RECORDS FOR THE TASK:
◇ ◇ ◇ ◇ ◇ ◇ ◇
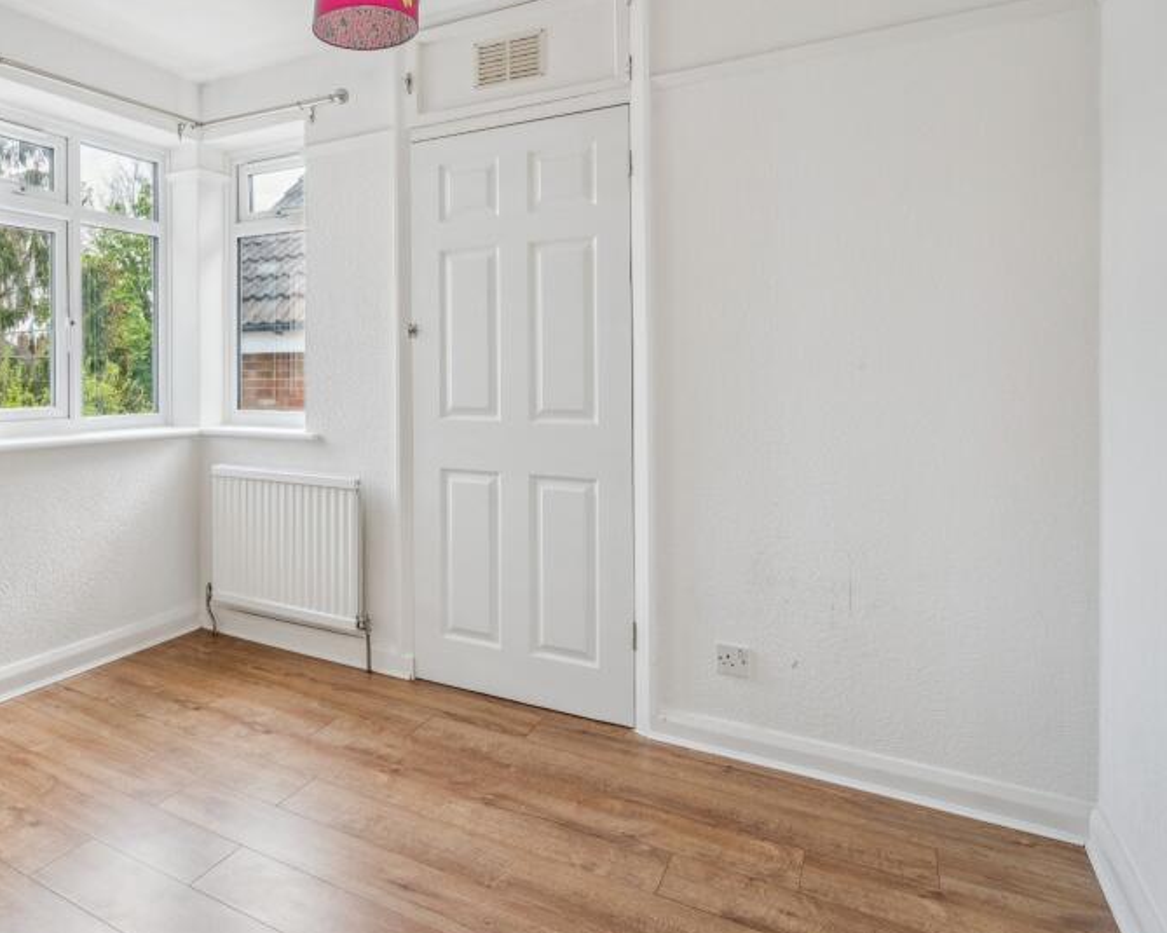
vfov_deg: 60.5
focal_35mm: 23
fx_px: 794
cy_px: 384
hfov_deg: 67.4
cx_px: 276
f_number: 5.6
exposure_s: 1/160
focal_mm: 16
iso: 640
◇ ◇ ◇ ◇ ◇ ◇ ◇
No picture should be included when the data are set down again exactly.

EXERCISE SOLUTION:
vfov_deg: 60.5
focal_35mm: 23
fx_px: 794
cy_px: 384
hfov_deg: 67.4
cx_px: 276
f_number: 5.6
exposure_s: 1/160
focal_mm: 16
iso: 640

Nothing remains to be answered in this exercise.